▸ ASSIGNMENT
Copy out every entry that follows, without a single picture.

▸ DATA FOR PROCESSING
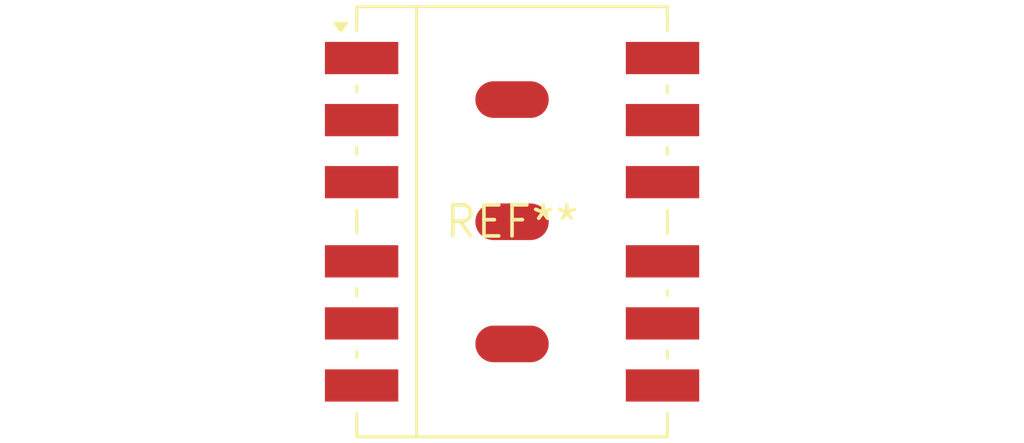
<source format=kicad_pcb>
(kicad_pcb (version 20240108) (generator pcbnew)

  (general
    (thickness 1.6)
  )

  (paper "A4")
  (layers
    (0 "F.Cu" signal)
    (31 "B.Cu" signal)
    (32 "B.Adhes" user "B.Adhesive")
    (33 "F.Adhes" user "F.Adhesive")
    (34 "B.Paste" user)
    (35 "F.Paste" user)
    (36 "B.SilkS" user "B.Silkscreen")
    (37 "F.SilkS" user "F.Silkscreen")
    (38 "B.Mask" user)
    (39 "F.Mask" user)
    (40 "Dwgs.User" user "User.Drawings")
    (41 "Cmts.User" user "User.Comments")
    (42 "Eco1.User" user "User.Eco1")
    (43 "Eco2.User" user "User.Eco2")
    (44 "Edge.Cuts" user)
    (45 "Margin" user)
    (46 "B.CrtYd" user "B.Courtyard")
    (47 "F.CrtYd" user "F.Courtyard")
    (48 "B.Fab" user)
    (49 "F.Fab" user)
    (50 "User.1" user)
    (51 "User.2" user)
    (52 "User.3" user)
    (53 "User.4" user)
    (54 "User.5" user)
    (55 "User.6" user)
    (56 "User.7" user)
    (57 "User.8" user)
    (58 "User.9" user)
  )

  (setup
    (pad_to_mask_clearance 0)
    (pcbplotparams
      (layerselection 0x00010fc_ffffffff)
      (plot_on_all_layers_selection 0x0000000_00000000)
      (disableapertmacros false)
      (usegerberextensions false)
      (usegerberattributes false)
      (usegerberadvancedattributes false)
      (creategerberjobfile false)
      (dashed_line_dash_ratio 12.000000)
      (dashed_line_gap_ratio 3.000000)
      (svgprecision 4)
      (plotframeref false)
      (viasonmask false)
      (mode 1)
      (useauxorigin false)
      (hpglpennumber 1)
      (hpglpenspeed 20)
      (hpglpendiameter 15.000000)
      (dxfpolygonmode false)
      (dxfimperialunits false)
      (dxfusepcbnewfont false)
      (psnegative false)
      (psa4output false)
      (plotreference false)
      (plotvalue false)
      (plotinvisibletext false)
      (sketchpadsonfab false)
      (subtractmaskfromsilk false)
      (outputformat 1)
      (mirror false)
      (drillshape 1)
      (scaleselection 1)
      (outputdirectory "")
    )
  )

  (net 0 "")

  (footprint "Transformer_NF_ETAL_P3000_HandSoldering" (layer "F.Cu") (at 0 0))

)

</source>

▸ THE ANSWER
<source format=kicad_pcb>
(kicad_pcb (version 20240108) (generator pcbnew)

  (general
    (thickness 1.6)
  )

  (paper "A4")
  (layers
    (0 "F.Cu" signal)
    (31 "B.Cu" signal)
    (32 "B.Adhes" user "B.Adhesive")
    (33 "F.Adhes" user "F.Adhesive")
    (34 "B.Paste" user)
    (35 "F.Paste" user)
    (36 "B.SilkS" user "B.Silkscreen")
    (37 "F.SilkS" user "F.Silkscreen")
    (38 "B.Mask" user)
    (39 "F.Mask" user)
    (40 "Dwgs.User" user "User.Drawings")
    (41 "Cmts.User" user "User.Comments")
    (42 "Eco1.User" user "User.Eco1")
    (43 "Eco2.User" user "User.Eco2")
    (44 "Edge.Cuts" user)
    (45 "Margin" user)
    (46 "B.CrtYd" user "B.Courtyard")
    (47 "F.CrtYd" user "F.Courtyard")
    (48 "B.Fab" user)
    (49 "F.Fab" user)
    (50 "User.1" user)
    (51 "User.2" user)
    (52 "User.3" user)
    (53 "User.4" user)
    (54 "User.5" user)
    (55 "User.6" user)
    (56 "User.7" user)
    (57 "User.8" user)
    (58 "User.9" user)
  )

  (setup
    (pad_to_mask_clearance 0)
    (pcbplotparams
      (layerselection 0x00010fc_ffffffff)
      (plot_on_all_layers_selection 0x0000000_00000000)
      (disableapertmacros false)
      (usegerberextensions false)
      (usegerberattributes false)
      (usegerberadvancedattributes false)
      (creategerberjobfile false)
      (dashed_line_dash_ratio 12.000000)
      (dashed_line_gap_ratio 3.000000)
      (svgprecision 4)
      (plotframeref false)
      (viasonmask false)
      (mode 1)
      (useauxorigin false)
      (hpglpennumber 1)
      (hpglpenspeed 20)
      (hpglpendiameter 15.000000)
      (dxfpolygonmode false)
      (dxfimperialunits false)
      (dxfusepcbnewfont false)
      (psnegative false)
      (psa4output false)
      (plotreference false)
      (plotvalue false)
      (plotinvisibletext false)
      (sketchpadsonfab false)
      (subtractmaskfromsilk false)
      (outputformat 1)
      (mirror false)
      (drillshape 1)
      (scaleselection 1)
      (outputdirectory "")
    )
  )

  (net 0 "")

  (footprint "Transformer_NF_ETAL_P3000_HandSoldering" (layer "F.Cu") (at 0 0))

)

</source>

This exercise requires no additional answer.